Researcher Affiliation Academia Maksym Andriushchenko EPFL Nicolas Flammarion EPFL
Pseudocode No The paper describes methods in prose, such as the reformulation prompt in Table 2, but does not include any explicitly labeled pseudocode or algorithm blocks.
Open Source Code Yes We provide code and jailbreak artifacts at https://github.com/tml-epfl/llm-past-tense.
Open Datasets Yes We use 100 harmful behaviors from JBB-Behaviors (Chao et al., 2024) that span 10 harm categories based on the Open AI usage policy. [...] We also add standard conversations from Open Hermes-2.5 (Teknium, 2023) to the fine-tuning set to make sure the model does not refuse too frequently.
Dataset Splits Yes We use 100 harmful behaviors from JBB-Behaviors (Chao et al., 2024) that span 10 harm categories based on the Open AI usage policy. We conduct 20 reformulations per behavior using GPT-4 as a semantic jailbreak judge on each iteration, in line with the methodology of prior works such as Chao et al. (2023). [...] We use the Open AI fine-tuning service to fine-tune gpt-3.5-turbo-0125 on 394 past-tense reformulations of 50 random JBB-Behaviors paired with a refusal message ( Sorry, I can t help with that ).
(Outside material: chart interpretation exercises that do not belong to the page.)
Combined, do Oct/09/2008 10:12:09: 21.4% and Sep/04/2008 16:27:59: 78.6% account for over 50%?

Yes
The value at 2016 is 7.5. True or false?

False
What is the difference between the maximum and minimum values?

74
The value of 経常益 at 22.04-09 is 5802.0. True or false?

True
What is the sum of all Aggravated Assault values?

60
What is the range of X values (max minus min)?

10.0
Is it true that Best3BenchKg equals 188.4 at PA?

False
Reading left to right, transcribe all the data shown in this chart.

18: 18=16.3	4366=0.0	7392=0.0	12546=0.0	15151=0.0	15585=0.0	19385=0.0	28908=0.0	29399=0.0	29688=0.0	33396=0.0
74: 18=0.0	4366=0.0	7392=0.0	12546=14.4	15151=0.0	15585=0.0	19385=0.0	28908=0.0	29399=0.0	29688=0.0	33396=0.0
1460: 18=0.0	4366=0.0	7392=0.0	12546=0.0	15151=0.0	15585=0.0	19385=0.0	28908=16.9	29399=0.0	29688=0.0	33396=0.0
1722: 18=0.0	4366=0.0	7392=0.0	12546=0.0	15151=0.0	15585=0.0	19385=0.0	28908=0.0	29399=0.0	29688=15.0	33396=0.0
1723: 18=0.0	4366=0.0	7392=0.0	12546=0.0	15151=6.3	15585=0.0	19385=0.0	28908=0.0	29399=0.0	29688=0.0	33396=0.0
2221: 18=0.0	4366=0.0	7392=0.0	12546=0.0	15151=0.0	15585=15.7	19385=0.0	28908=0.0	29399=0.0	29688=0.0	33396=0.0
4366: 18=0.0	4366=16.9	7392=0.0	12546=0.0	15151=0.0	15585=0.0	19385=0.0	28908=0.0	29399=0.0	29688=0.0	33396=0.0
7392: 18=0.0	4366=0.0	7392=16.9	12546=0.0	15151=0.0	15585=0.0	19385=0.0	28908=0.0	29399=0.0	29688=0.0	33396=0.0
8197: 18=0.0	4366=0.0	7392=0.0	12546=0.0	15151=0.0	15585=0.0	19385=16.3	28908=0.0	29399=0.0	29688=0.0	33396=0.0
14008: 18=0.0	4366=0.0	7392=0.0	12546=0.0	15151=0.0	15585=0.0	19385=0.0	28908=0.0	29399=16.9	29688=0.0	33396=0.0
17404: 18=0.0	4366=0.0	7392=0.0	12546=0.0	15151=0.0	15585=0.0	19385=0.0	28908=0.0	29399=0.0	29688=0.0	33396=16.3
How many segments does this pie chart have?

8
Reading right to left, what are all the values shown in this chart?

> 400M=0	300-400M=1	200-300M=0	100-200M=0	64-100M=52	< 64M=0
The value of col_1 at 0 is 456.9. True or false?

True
We use the remaining 50 JBB-Behaviors as a test set. We also add standard conversations from Open Hermes-2.5 (Teknium, 2023) to the fine-tuning set to make sure the model does not refuse too frequently. [...] We use the following proportions: 2%/98%, 5%/95%, 10%/90%, and 30%/70%.
Hardware Specification No The paper mentions using LLM APIs like GPT-3.5 Turbo and fine-tuning services from Open AI, but does not provide specific hardware details (e.g., GPU models, CPU types) used for running its experiments.
Software Dependencies Yes To automatically reformulate an arbitrary request, we use GPT-3.5 Turbo with the prompt shown in Table 2... Our experiments on fine-tuning GPT-3.5 Turbo show that producing refusals on past-tense reformulations is straightforward if one explicitly includes them in the fine-tuning dataset. [...] We use the Open AI fine-tuning service to fine-tune gpt-3.5-turbo-0125 on 394 past-tense reformulations of 50 random JBB-Behaviors paired with a refusal message ( Sorry, I can t help with that ).
Experiment Setup Yes To automatically reformulate an arbitrary request, we use GPT-3.5 Turbo with the prompt shown in Table 2 that relies on a few illustrative examples. [...] We leverage the inherent variability in language model outputs due to sampling and use the temperature parameter equal to one both for the target and reformulation LLMs. [...] We use the Open AI fine-tuning service to fine-tune gpt-3.5-turbo-0125 on 394 past-tense reformulations of 50 random JBB-Behaviors paired with a refusal message ( Sorry, I can t help with that ). [...] We keep the same number of reformulations and increase the number of standard conversations to get different proportions of reformulations vs. standard data. We use the following proportions: 2%/98%, 5%/95%, 10%/90%, and 30%/70%.